Perhaps you’ve seen graphics from the Rescue My Library campaign around the valley lately. If not, here’s the short-list of why libraries are the backbone of a community — providing so much more than books and media — and why you should vote yes. As if you need another reason to support literacy in our community… but I’m getting ahead of myself…
- Don’t be distracted by semantics: The Henderson Libraries serve residents valley-wide. (And PS: It is not a part of the City of Henderson, but actually a special tax district with a board that oversees it.) That’s why people like me — who live on the other side of Henderson border get the benefit of programs and community events (like the toddler story time!) — not to mention books, CDs, movies, ebooks, and more. The truth is, for many valley residents, the budget cuts at Clark County Libraries which may be geographically closer to our homes, mean less programs and a less-desirable library experience. Let me put it another way: All the stay-at-home moms in my neighborhood leap-frog over the county library nearby and don’t think twice to drive more than 10 miles out of the way to get to the Paseo Verde branch of the Henderson Libraries.

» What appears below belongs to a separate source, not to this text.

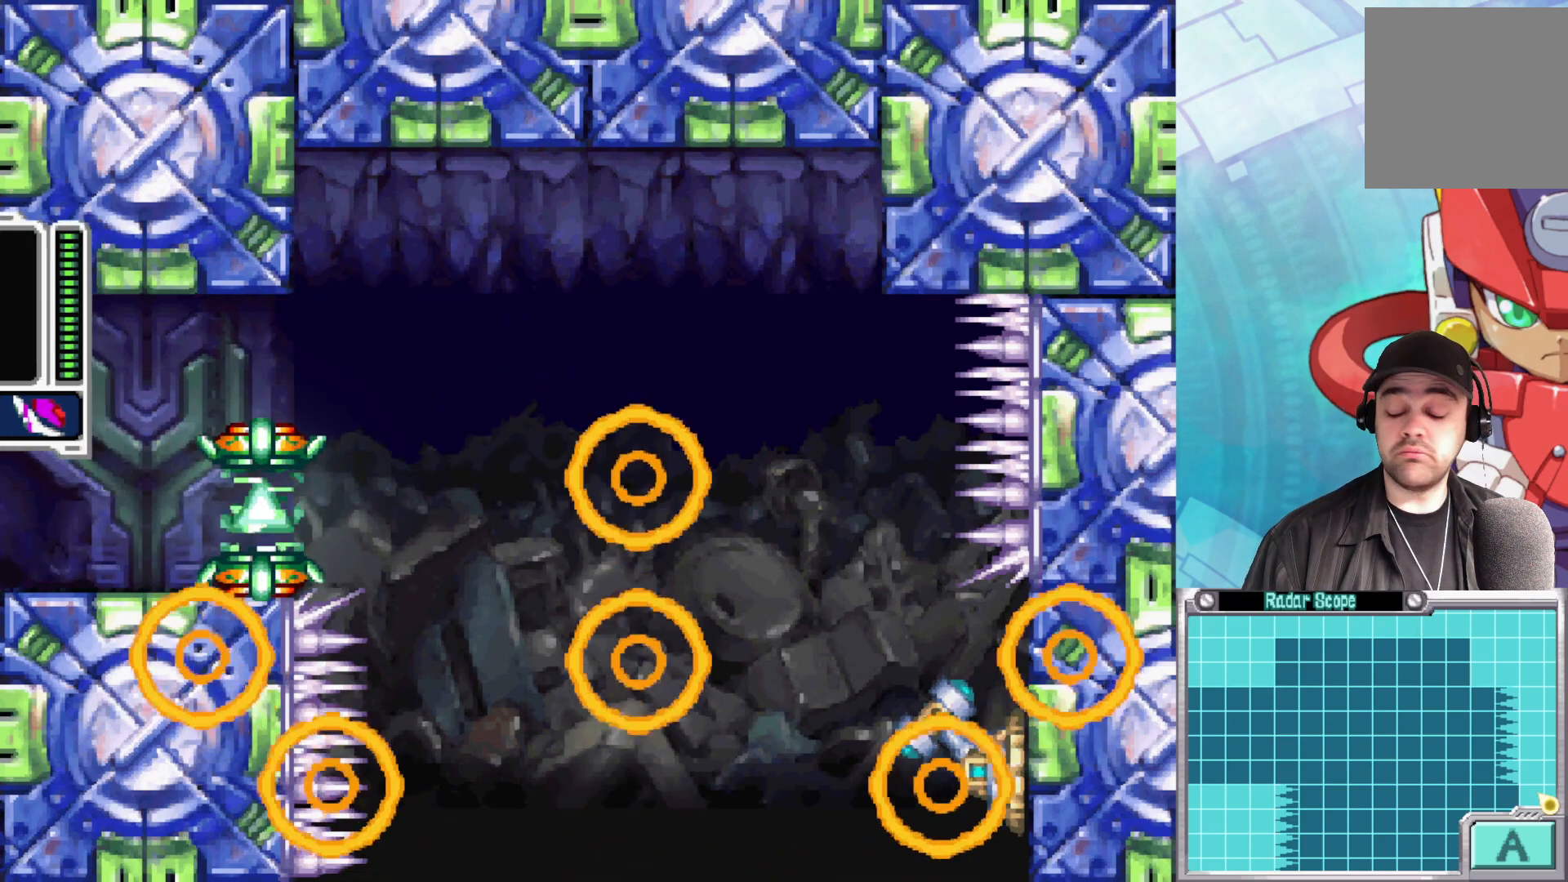
{"buttons": [], "left_stick": "center", "right_stick": "center", "events": []}
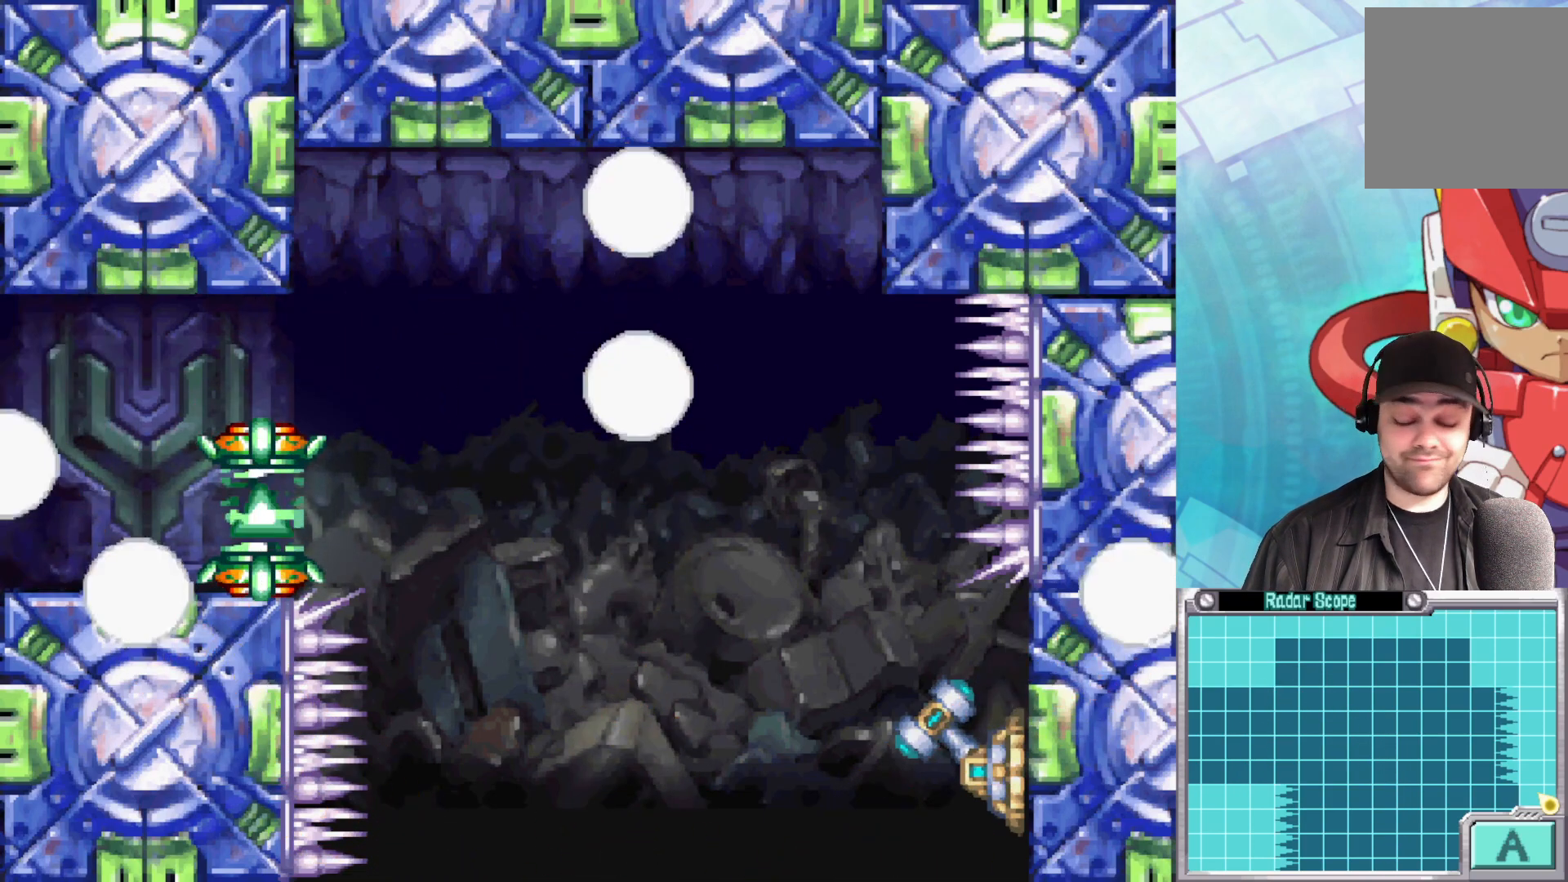
{"buttons": [], "left_stick": "center", "right_stick": "center", "events": []}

- Doing more with less only lasts so long: The Henderson Libraries hasn’t received a rate increase since 1991, when the city had 65,000 residents. Today the city has 265,000 residents but they make due with far less than other area libraries. Henderson Libraries currently receives $5.75 per $100 assessed property valley. Meanwhile, North Las Vegas, Boulder City, and the Las Vegas Clark County Library District ALL receive more ($6.32, $8.55, and $9.42, respectively). And yet, as I said earlier, Henderson has been providing some really great programs and community resources (not to mention all those books). But their budget has been cut by 30%. And there’s only so long you can make something out of nothing. If the Henderson Libraries does not get this rate increase — a two-cent increase — they will close two branches and the related staff and programming will be cut.
- True costs: How much do you save by being able to borrow materials from the library? How helpful is it to have this resource — especially now that even retail bookstores, movie rental shops, and record stores are closing? There’s a calculator for that.
- Literacy: Studies show (PDF) that children’s literacy is greatly improved by access to summer reading programs and preschool reading programs at public libraries. And children’s literacy is a building-block of adult literacy. When I was in college I interned at a non-profit that worked on illiteracy, targeting at-risk youth. I worked in their summer reading program at an elementary school with one of the lowest rates of economic depression in the state (Oregon). This meant that most of the kids who went to that school were enrolled in summer school — even if they were good students — simply because it was a cheaper alternative to child care. At the end of the program each child got to pick out one brand-new book to keep. For all but just a few of the children, it was the first book they ever owned. Maybe you don’t “own” the books at the library (although, as a tax-payer I would argue we do), but the libraries are a place where the socio-economic realities that push the starting line so far back for so many can be equalized. And that’s like a small miracle in the life of a child who has already had to learn how to be hard in the face of a world that cuts them no breaks. (And yes, I speak from experience as a former welfare child.) There are very few individuals who could buy every child a book and start them on the road to literacy. (And it’s been shown that access to books in childhood is one of the biggest predictors of literacy.) But all of us together can buy a kid a building full of books. That is a miracle.
- None of the Above: Nevada has been in the hot seat for having a “None of These Candidates” option on the ballot when voting for president (and other offices). But in this case, I want you to consider another way that libraries are important: An educated electorate. As a former news reporter who covered elections and interviewed many involved in the process, I can’t tell you how often the phrase “educating the public” comes up. Indeed, Benjamin Franklin created America’s first lending library in part because it is a cornerstone of unbiased information (and how often can we say that in our own modern times?) and a valuable tool for citizens to be educated — and therefore, make educated decisions in the voting booth. You want your community to improve? You want your neighbors to care about politics? That means staying on top of current events — and that means literacy.
These days, there are a lot of people talking about how nobody reads anymore. But that’s just wrong. People are reading ALL THE TIME. People are on Facebook, on Wikipedia, on blogs (thank you). They are using e-readers to read virtual copies of books. They are downloading newspapers to their tablet devices. People still read. And people read books — with pages and paper and bindings — too. But the fact is, there’s all kinds of other stuff besides books that libraries do for people in our community every day. Book programs for shut-ins. Reading groups for senior citizens. After-school and summer programs for youth. Did I mention toddler story time? Some libraries have art galleries. Some offer space for meetings and workshops.
But more than that, it may just be the last free space that is truly free and there for everyone — homeless, young, old, rich, poor, and any race under the sun. We are all welcome there. We are all equal there.
Doesn’t that seem like a space too valuable to lose?